Federal Reserve Bank of Philadelphia President Charles Plosser said a plan to withdraw the central bank’s record monetary stimulus and “normalize” interest-rate policy would help avert confusion in financial markets.
“By articulating a systematic plan that gets us to our objective, we improve communication with the public, reduce uncertainty in the marketplace and lend credibility to the commitment that policy makers will follow through,” Plosser said today in Helsinki in the prepared text of a speech.
Chairman Ben S. Bernanke and the Federal Open Market Committee, which includes Plosser, are considering the tools they would use to pull back stimulus, according to the minutes of their April meeting. One possible sequence is to end the policy of reinvesting proceeds from maturing securities and later raise interest rates and sell assets, though such moves “would not necessarily begin soon,” according to the minutes.
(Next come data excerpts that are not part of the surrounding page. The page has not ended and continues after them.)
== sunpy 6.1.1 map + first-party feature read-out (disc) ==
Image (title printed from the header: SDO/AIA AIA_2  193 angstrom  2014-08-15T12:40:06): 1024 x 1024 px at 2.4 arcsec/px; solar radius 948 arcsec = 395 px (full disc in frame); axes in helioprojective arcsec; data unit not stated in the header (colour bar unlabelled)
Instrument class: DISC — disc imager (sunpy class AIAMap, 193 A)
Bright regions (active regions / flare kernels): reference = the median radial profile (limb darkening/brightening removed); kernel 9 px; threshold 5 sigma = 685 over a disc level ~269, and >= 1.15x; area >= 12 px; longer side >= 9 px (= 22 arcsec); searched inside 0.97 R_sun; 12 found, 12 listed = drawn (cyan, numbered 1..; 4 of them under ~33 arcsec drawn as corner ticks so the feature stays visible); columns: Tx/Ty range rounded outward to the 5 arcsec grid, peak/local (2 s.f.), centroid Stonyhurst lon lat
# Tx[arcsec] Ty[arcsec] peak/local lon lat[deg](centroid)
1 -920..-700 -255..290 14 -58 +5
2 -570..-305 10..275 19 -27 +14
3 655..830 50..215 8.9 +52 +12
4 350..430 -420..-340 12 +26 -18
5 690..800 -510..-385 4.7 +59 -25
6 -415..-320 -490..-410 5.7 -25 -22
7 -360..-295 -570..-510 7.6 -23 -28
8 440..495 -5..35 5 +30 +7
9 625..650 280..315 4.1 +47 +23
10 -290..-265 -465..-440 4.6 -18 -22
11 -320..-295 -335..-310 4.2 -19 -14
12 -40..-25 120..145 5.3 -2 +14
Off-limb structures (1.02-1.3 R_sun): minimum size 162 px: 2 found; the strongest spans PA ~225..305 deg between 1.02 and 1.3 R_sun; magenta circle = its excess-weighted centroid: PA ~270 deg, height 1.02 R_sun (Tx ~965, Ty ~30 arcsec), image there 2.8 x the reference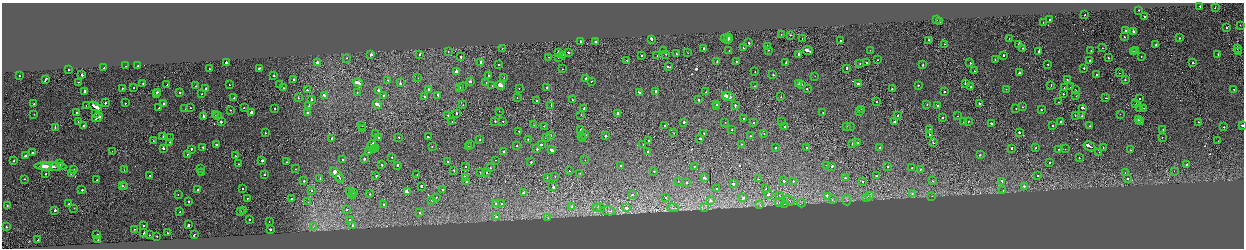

“Perhaps more important than the details of any exit plan is the very establishment of a systematic plan itself -- one that can be clearly communicated to the markets and the public in a way that reduces uncertainty,” Plosser said. “There is no one right plan to achieve this outcome.”
The central bank needs a plan that restores the target interest rate as the “primary instrument” of monetary policy, shrinks the Fed’s balance sheet to a level “much smaller, probably less than $1 trillion” and returns the composition of the balance sheet to predominantly shorter-term Treasury securities, he said.
Expanding Balance Sheet
The central bank’s balance sheet has swelled to $2.79 trillion from $924 billion the week before the bankruptcy of Lehman Brothers Holdings Inc. in September 2008. As of June 2, the Fed’s assets include $918 billion in mortgage-backed securities, $119 billion of federal agency debt and $64 billion of assets purchased in the bailouts of Bear Stearns Cos. and American International Group Inc.
Plosser outlined two plans for reducing the balance sheet. The Fed could quicken the pace of sales while raising the federal funds rate. Or the pace of sales would remain constant and the central bank would use the interest rate to respond to changing economic conditions.
“The temptation to manipulate the pace of sales based on some unspecified criteria might arise,” Plosser said. “Indeed, the major thrust of either plan is to avoid just such a temptation. A good plan will provide clear, reliable guidance on how asset sales will proceed and the conditions under which they may or may not change.”
Plosser repeated his call for the central bank to commit to an explicit target for the rate of inflation. He did not state his preference for when the central bank should begin selling assets or raising interest rates in his remarks.
Plosser, 62, voted to complete the central bank’s $600 billion of bond purchases and backed its decision to keep interest rates “exceptionally low” for an “extended period.” In 2008, he dissented twice in favor of less monetary stimulus.